Gonda’s chief development officer Divya Mittal has her own theory on why Swachh Bharat Abhiyan is making inroads into behaviour change. “This is not a top-down scheme, it is a community-led scheme. The government is not building the toilets. That was tried 10 years ago, and those toilets were not used and fell apart because the people had no investment, no stake. If a man builds his own toilet, he will use it,” she says. For Mission Bathees, she expects to receive money from the Central government in two weeks.

Although the money is being paid by cheques or direct bank transfer, local corruption still exists. In the village of Bharaipara, Sushila Misra complains that her pradhan extracted ₹1,500 from her. In Mughaljot, villagers allege bias and favouritism in the way that the pradhan and his men have selected the first beneficiaries. Since beneficiaries must begin building a toilet before any money is paid, the scheme first benefits those who have cash to put upfront.

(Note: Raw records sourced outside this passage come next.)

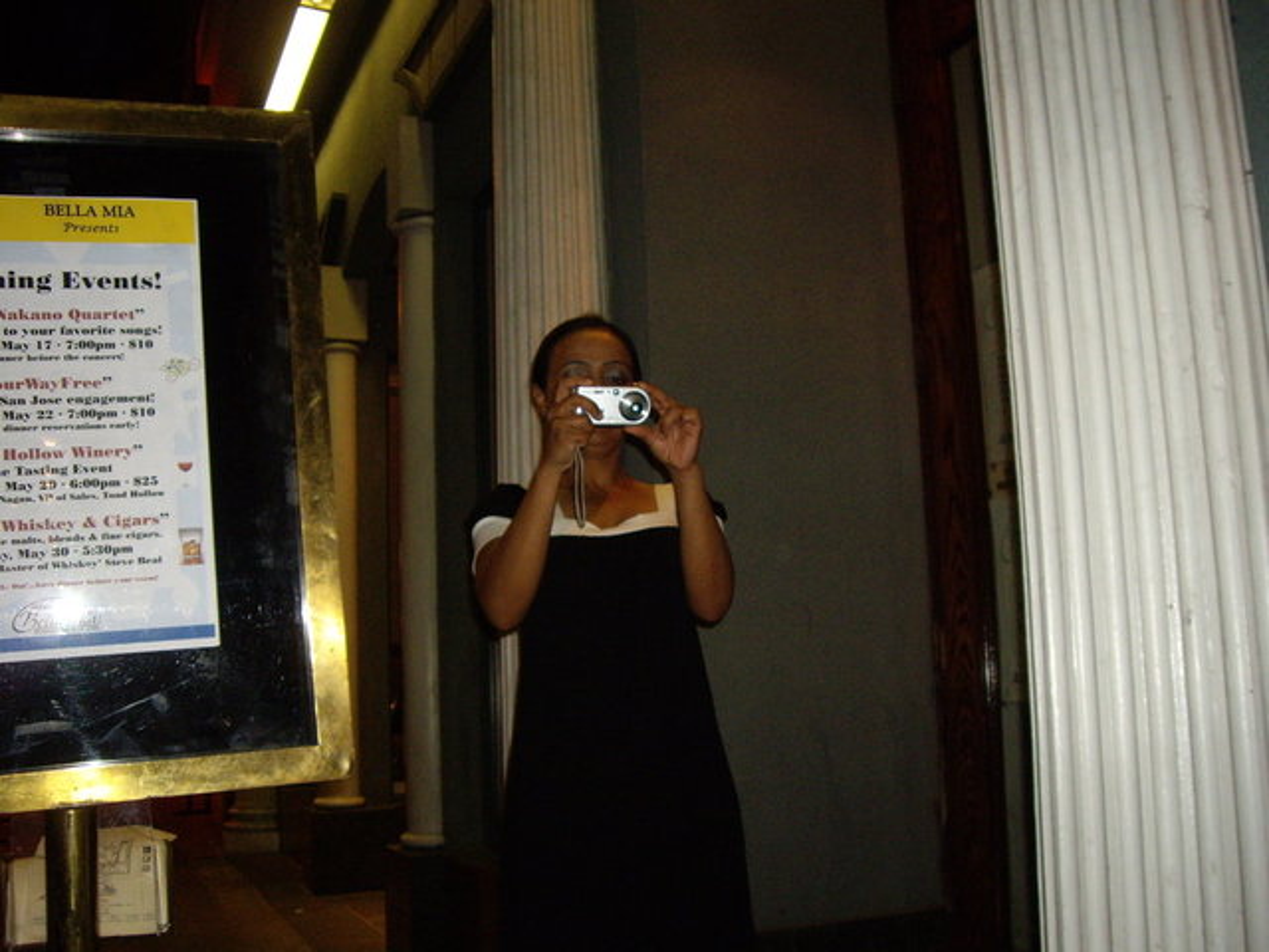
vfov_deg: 37.7
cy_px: 476
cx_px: 634
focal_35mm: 38
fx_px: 1393
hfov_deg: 49.0
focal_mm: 6.2
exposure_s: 1/40
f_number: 2.7
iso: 200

If “bara hazaar” is the carrot, then pressure — from the district government, from the pradhan, from their own peers in the village — sometimes acts as a stick. “People are being fined for defecating in the open,” says Vikas Varma of Bhara Para village.

As Lallan and his wife complete their twin pit, they complain that they cannot access many basic rights which the government has guaranteed. But when the “bara hazaar” toilet scheme was announced, Lallan decided to take advantage. “My children should have a toilet. It will make a difference to their future,” he says.